* WORK ITEM *
Which lines in the data contain the string "اسکریپت" with matching case? Copy each such line in full.

=-=-=

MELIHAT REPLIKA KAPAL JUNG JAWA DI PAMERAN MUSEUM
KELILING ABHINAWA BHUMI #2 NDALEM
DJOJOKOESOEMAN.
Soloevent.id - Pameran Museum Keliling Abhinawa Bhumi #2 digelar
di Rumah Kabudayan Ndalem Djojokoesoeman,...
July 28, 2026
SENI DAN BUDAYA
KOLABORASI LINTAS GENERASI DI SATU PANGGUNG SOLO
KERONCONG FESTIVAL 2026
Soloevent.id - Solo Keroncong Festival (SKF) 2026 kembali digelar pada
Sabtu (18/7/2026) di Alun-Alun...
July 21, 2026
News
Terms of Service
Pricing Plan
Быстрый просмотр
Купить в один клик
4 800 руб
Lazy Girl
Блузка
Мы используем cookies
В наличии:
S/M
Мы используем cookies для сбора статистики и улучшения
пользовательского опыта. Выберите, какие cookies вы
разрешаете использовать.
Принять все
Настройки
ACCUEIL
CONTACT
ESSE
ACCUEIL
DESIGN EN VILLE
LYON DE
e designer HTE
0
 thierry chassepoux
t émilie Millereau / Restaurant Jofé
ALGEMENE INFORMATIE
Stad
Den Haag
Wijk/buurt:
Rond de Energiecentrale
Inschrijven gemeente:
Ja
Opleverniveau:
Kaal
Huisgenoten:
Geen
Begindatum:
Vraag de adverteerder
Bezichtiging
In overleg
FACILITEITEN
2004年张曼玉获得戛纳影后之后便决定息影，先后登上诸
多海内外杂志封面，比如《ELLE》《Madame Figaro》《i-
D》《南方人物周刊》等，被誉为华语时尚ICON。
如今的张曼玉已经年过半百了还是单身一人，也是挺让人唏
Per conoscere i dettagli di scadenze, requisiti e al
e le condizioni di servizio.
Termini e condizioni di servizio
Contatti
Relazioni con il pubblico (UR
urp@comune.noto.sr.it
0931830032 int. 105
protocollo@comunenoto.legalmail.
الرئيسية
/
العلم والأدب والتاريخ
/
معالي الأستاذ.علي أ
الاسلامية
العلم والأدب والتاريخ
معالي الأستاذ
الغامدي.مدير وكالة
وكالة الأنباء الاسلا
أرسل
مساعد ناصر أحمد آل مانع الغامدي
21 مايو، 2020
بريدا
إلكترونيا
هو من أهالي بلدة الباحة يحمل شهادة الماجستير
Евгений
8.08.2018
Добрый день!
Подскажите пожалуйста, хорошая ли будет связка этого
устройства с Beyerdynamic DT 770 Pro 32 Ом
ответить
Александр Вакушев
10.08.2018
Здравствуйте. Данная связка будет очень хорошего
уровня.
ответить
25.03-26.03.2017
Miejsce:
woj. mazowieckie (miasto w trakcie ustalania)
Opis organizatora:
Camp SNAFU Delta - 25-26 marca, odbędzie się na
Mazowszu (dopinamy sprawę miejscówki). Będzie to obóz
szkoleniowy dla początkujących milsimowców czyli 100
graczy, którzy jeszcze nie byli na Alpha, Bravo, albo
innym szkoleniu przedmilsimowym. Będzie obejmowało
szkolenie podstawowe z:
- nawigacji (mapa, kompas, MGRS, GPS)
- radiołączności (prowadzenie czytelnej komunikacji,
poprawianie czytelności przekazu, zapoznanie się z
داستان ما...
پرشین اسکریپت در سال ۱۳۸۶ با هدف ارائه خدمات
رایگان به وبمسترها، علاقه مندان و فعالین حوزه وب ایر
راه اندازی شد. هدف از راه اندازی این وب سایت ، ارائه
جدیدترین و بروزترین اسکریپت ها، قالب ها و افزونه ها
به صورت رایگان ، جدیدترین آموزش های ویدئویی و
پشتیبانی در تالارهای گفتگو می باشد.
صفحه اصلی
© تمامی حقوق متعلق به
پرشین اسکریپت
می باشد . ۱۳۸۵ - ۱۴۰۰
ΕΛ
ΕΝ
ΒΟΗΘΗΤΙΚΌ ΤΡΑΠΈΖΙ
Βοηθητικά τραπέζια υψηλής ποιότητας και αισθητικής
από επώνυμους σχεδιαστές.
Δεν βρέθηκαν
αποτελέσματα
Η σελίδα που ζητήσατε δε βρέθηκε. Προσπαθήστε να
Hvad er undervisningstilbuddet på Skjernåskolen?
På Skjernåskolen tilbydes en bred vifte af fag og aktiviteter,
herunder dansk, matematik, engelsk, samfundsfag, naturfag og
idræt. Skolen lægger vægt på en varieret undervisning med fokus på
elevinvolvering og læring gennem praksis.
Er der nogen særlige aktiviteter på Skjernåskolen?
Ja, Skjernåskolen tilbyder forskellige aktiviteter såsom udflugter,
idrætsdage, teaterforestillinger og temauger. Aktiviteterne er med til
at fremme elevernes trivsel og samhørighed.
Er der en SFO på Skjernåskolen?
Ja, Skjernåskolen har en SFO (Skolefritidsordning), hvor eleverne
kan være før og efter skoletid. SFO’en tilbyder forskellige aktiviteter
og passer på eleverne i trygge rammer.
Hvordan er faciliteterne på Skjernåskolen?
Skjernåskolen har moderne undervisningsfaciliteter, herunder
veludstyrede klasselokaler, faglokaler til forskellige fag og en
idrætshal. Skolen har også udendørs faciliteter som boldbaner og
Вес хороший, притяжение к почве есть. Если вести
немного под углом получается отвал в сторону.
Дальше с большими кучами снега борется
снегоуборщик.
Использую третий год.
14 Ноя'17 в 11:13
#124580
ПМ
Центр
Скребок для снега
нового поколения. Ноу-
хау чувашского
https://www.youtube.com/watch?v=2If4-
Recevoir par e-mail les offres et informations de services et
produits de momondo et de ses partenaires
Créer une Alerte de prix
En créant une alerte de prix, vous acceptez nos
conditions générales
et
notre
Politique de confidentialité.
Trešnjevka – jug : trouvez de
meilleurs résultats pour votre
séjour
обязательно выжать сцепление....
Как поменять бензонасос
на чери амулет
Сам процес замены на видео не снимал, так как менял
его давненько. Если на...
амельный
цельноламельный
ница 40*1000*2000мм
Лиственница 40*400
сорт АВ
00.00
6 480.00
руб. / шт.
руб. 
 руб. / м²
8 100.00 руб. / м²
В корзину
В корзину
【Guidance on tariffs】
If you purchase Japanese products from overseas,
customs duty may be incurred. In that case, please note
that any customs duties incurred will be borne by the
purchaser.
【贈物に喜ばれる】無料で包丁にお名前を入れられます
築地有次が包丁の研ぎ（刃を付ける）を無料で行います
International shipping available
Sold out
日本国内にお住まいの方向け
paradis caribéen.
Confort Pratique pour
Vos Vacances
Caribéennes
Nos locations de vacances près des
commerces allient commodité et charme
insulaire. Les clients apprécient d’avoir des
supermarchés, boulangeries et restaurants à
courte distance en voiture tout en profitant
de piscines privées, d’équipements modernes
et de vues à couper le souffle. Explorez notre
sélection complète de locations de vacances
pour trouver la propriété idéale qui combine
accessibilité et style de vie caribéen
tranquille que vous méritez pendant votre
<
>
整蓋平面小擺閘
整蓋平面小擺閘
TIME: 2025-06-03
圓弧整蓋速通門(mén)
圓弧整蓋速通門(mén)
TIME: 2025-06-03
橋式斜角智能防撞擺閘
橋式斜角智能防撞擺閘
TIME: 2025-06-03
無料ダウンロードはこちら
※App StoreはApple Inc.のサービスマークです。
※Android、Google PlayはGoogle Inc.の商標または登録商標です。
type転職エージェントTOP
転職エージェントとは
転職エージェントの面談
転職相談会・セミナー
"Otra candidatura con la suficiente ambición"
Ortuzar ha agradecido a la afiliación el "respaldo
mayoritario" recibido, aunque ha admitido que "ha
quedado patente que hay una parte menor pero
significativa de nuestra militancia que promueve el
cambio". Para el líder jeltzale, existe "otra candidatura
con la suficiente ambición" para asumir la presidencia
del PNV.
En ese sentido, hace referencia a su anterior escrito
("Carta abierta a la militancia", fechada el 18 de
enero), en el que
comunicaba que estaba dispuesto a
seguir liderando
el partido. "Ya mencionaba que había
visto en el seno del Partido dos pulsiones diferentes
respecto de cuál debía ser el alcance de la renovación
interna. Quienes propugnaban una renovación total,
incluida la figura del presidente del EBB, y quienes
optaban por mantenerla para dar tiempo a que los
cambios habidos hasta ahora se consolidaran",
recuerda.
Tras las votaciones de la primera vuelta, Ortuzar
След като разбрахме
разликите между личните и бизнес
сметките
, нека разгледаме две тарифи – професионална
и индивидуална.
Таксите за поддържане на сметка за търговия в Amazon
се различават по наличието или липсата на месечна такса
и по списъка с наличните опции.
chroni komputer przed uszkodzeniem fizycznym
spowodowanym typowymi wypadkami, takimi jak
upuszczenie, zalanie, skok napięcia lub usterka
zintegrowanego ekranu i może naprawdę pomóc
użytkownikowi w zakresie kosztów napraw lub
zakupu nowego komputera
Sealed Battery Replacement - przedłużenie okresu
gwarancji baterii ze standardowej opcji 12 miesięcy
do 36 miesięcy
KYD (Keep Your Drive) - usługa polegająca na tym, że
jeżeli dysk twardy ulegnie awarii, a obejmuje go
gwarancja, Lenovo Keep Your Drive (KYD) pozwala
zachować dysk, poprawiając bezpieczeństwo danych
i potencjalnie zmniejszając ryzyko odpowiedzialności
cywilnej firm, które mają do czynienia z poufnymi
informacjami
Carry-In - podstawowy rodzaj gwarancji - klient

=-=-=

* REPLY TO THE TASK *
پرشین اسکریپت در سال ۱۳۸۶ با هدف ارائه خدمات
جدیدترین و بروزترین اسکریپت ها، قالب ها و افزونه ها
پرشین اسکریپت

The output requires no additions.